The organization mirrors how you actually remember your spending. At the highest level, you recall the trip itself: "I went shopping on Jan 15" or "my weekly grocery run." Groups are named after what you did, so you can call it "Costco run" or "Target errands" to make each shopping session meaningful and easy to recall. At the next level down, you remember which stores you visited during that trip. On your grocery run, you hit Whole Foods and Target. That's two separate receipts, two separate store totals. Finally, you can drill into each store to see the individual items you bought. At Whole Foods you grabbed milk, bread, and eggs. At Target you picked up shampoo and socks. This three-level hierarchy matches your natural memory: trip, then stores, then items. You can zoom out to see your total spending for a day, or zoom in to remember exactly what you bought and where.

How the Scanner Fits In

Scanning a receipt does one thing: it creates a receipt in a group for that date. You point the camera at a receipt. The ML pipeline (YOLOv8 to find the text, RCNN to read it, BART to clean it up) pulls out items and prices. That becomes a new receipt. It gets assigned to today's group automatically. Your totals update. Done.

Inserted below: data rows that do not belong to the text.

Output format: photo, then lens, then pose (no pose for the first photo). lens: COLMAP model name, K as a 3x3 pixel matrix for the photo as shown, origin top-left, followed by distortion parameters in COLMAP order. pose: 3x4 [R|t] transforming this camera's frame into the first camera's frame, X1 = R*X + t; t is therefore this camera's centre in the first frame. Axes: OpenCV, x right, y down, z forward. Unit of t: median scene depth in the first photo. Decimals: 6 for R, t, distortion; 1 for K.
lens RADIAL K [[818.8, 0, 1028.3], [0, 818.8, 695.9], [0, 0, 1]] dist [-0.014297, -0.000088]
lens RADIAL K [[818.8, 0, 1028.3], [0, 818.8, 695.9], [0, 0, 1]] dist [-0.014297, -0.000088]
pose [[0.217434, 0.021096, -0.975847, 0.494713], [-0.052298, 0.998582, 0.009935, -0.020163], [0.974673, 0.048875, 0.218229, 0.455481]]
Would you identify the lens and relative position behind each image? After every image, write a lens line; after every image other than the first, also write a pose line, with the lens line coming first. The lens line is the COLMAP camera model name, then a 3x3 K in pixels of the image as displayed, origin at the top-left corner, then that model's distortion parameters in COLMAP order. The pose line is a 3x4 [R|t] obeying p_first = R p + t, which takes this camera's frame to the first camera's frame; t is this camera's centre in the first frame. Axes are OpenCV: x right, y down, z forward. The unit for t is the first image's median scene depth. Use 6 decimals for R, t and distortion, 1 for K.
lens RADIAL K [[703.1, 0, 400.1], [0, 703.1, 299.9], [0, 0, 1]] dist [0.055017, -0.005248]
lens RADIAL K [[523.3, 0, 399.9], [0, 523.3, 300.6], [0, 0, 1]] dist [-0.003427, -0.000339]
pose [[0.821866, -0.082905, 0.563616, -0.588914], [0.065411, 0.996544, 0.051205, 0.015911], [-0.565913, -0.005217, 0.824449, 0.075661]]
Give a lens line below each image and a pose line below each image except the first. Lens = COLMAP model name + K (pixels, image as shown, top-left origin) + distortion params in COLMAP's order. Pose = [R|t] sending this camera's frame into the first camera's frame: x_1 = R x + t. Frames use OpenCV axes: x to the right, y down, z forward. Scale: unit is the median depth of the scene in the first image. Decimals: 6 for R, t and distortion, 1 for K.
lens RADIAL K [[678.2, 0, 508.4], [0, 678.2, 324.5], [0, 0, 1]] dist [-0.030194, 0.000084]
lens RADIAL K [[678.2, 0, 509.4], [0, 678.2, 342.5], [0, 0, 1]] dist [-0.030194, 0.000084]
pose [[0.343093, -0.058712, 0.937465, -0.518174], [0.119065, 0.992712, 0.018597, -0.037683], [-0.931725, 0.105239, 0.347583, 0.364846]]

Camera capture and receipt intake flow

One tap, a second of processing, and your spending is logged and organized. No typing. No remembering. The app does the grunt work, you just point and shoot. That is the whole point. It is fast enough that you actually do it instead of ignoring receipts like everyone else does.

Spending Analytics

Beyond just organizing receipts, the app provides visual analytics to understand your spending patterns. A time-series line graph shows your spending trends across days and weeks, making it easy to spot whether you're on pace with your budget or if certain periods have unusual activity. The graph is grouped by date, so you can see at a glance which days you spent the most and which were quieter. This helps you recognize patterns: maybe you always spend more on Fridays, or you notice certain weeks are consistently higher than others. The analytics aren't just raw numbers either. You can view your spending broken down by store frequency, see which stores you visit most often, and track how much you're spending at each location over time. Combined with the three-level hierarchy of groups, receipts, and items, this gives you both the macro view (am I spending too much?) and the micro view (what am I actually buying?). The data builds up automatically as you scan receipts, so insights emerge naturally without any additional logging or manual tracking.


What I Learned

I learned how data quality and preprocessing drive model accuracy, how to coordinate multiple models in one pipeline, and how to deploy ML services that integrate cleanly with a mobile app.